🤖 AI Summary
This paper addresses the task of natural language description generation for image collections. We propose the first iterative, set-level description framework that leverages vision-language foundation models: it jointly extracts salient concepts from image subsets via Concept Bottleneck Modeling (CBM) and Visual Question Answering (VQA) chains to construct a structured concept graph; integrates external knowledge graphs to enhance semantic reasoning; and employs CLIP for cross-modal verification to refine semantic fidelity. Our key contributions are: (1) the first interpretable, fine-grained set-level description paradigm; (2) the first large-scale benchmark and accompanying dataset for group image captioning; and (3) state-of-the-art performance across accuracy, completeness, readability, and overall quality—enabling high-fidelity, traceable text generation.
📝 Abstract
We introduce ImageSet2Text, a novel approach that leverages vision-language foundation models to automatically create natural language descriptions of image sets.
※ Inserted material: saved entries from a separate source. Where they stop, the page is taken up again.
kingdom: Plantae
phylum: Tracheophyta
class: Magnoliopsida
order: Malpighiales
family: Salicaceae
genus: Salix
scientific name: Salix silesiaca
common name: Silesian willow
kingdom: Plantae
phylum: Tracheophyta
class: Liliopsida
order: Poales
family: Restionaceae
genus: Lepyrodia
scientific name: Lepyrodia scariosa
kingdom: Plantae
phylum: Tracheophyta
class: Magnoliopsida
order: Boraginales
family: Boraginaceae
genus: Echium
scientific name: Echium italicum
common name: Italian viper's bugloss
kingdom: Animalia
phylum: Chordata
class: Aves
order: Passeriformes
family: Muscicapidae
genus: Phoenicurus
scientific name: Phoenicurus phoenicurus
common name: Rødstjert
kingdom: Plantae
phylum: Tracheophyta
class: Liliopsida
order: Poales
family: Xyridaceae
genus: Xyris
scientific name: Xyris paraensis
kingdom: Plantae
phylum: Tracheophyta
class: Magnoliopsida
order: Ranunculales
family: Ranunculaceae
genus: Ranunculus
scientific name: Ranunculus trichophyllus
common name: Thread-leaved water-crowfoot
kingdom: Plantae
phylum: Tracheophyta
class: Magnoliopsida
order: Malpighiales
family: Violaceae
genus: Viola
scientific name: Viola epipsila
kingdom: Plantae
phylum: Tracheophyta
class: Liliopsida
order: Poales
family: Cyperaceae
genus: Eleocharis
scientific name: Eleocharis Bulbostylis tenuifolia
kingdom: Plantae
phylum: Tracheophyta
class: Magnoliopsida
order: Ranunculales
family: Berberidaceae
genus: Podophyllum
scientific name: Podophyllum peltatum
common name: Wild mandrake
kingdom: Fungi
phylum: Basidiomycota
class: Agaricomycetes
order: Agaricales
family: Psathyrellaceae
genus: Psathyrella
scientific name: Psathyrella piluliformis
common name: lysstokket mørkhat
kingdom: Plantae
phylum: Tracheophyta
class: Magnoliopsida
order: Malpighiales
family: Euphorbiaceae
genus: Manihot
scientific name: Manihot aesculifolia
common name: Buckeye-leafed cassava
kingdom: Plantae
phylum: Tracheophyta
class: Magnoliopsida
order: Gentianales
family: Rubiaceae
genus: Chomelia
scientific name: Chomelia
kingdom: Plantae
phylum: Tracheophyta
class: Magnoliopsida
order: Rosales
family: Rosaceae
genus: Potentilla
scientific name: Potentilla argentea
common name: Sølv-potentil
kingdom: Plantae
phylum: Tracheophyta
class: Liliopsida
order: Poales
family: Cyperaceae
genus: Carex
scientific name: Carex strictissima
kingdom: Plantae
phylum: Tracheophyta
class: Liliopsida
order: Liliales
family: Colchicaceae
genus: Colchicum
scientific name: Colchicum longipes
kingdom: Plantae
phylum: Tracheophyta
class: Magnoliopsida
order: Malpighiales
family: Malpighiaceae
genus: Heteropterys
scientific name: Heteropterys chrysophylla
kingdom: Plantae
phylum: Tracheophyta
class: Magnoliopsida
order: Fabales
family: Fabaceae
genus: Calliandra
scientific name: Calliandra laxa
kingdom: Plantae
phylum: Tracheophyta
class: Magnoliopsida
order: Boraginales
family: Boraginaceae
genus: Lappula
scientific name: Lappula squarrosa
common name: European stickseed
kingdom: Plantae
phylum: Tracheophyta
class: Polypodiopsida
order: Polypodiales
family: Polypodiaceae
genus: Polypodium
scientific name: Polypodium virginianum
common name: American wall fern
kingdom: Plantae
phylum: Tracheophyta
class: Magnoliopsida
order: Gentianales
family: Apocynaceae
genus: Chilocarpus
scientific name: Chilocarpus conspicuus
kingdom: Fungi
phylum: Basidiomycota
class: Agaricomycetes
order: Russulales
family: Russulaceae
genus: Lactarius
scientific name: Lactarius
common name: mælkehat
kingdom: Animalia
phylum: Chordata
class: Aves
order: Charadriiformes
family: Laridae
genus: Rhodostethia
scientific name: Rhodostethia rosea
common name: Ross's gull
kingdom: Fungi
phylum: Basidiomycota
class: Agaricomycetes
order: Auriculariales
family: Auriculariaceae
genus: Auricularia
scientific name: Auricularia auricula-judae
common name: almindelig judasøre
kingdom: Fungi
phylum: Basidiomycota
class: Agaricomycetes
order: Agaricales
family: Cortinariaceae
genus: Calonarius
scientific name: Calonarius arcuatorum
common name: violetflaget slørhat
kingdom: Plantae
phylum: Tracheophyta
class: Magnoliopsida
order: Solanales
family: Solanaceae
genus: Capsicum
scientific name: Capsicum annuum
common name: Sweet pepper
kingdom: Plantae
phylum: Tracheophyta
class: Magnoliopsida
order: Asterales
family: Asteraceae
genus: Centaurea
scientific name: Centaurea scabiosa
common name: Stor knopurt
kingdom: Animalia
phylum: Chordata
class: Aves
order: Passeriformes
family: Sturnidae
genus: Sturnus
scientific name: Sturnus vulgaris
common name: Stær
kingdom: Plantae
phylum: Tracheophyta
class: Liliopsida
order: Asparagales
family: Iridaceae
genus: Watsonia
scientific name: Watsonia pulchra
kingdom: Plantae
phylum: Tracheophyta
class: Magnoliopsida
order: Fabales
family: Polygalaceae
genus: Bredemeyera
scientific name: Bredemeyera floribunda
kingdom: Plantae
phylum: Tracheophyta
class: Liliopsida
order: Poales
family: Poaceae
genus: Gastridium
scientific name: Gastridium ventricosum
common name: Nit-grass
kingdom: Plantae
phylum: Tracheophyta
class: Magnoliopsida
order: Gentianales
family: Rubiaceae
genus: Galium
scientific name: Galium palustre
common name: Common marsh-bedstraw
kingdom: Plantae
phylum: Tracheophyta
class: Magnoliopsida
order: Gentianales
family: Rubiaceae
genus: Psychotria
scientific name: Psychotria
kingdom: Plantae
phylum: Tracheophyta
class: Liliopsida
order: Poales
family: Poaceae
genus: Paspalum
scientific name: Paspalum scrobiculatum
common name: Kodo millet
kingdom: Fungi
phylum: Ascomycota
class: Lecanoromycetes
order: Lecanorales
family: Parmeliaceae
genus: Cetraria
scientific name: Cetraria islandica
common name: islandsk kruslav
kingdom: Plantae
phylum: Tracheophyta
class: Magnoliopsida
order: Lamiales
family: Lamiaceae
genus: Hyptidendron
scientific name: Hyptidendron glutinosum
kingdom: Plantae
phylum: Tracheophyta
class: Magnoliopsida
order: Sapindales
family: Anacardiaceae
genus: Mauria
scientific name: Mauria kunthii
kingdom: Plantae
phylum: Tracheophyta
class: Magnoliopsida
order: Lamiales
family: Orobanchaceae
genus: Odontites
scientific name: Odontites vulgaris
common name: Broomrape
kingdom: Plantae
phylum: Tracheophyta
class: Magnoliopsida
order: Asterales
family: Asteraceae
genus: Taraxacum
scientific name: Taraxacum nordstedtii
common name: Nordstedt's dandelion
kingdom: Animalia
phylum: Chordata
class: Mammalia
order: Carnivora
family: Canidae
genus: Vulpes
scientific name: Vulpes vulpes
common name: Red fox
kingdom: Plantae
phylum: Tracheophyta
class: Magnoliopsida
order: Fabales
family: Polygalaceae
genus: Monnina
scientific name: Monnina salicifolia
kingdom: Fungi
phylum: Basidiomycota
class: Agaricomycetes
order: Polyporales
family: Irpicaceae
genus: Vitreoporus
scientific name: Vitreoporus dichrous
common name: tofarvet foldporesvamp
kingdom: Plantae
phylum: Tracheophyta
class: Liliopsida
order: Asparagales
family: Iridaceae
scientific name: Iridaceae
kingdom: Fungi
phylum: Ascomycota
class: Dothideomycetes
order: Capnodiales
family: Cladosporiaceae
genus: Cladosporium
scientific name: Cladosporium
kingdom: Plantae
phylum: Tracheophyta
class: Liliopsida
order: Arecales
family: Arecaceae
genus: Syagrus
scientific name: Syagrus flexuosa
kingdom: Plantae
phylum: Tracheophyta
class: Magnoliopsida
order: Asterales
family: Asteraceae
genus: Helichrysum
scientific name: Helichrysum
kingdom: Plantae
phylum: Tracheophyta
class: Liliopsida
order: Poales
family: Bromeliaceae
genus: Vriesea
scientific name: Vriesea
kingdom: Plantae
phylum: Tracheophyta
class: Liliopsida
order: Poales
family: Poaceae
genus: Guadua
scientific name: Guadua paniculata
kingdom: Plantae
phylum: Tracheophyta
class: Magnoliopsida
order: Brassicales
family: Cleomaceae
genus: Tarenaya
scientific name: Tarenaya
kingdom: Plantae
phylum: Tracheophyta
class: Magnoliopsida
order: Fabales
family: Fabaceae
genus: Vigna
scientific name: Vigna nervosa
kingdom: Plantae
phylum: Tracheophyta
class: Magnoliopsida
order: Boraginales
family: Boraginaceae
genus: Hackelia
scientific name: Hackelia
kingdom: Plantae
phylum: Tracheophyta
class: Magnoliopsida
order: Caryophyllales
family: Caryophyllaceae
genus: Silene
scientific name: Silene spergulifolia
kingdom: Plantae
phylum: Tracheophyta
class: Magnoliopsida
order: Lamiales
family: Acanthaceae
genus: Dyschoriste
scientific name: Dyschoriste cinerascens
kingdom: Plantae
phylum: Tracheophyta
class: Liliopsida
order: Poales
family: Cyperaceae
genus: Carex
Inspired by concept bottleneck models (CBMs) and based on visual-question answering (VQA) chains, ImageSet2Text iteratively extracts key concepts from image subsets, encodes them into a structured graph, and refines insights using an external knowledge graph and CLIP-based validation. This iterative process enhances interpretability and enables accurate and detailed set-level summarization. Through extensive experiments, we evaluate ImageSet2Text's descriptions on accuracy, completeness, readability and overall quality, benchmarking it against existing vision-language models and introducing new datasets for large-scale group image captioning.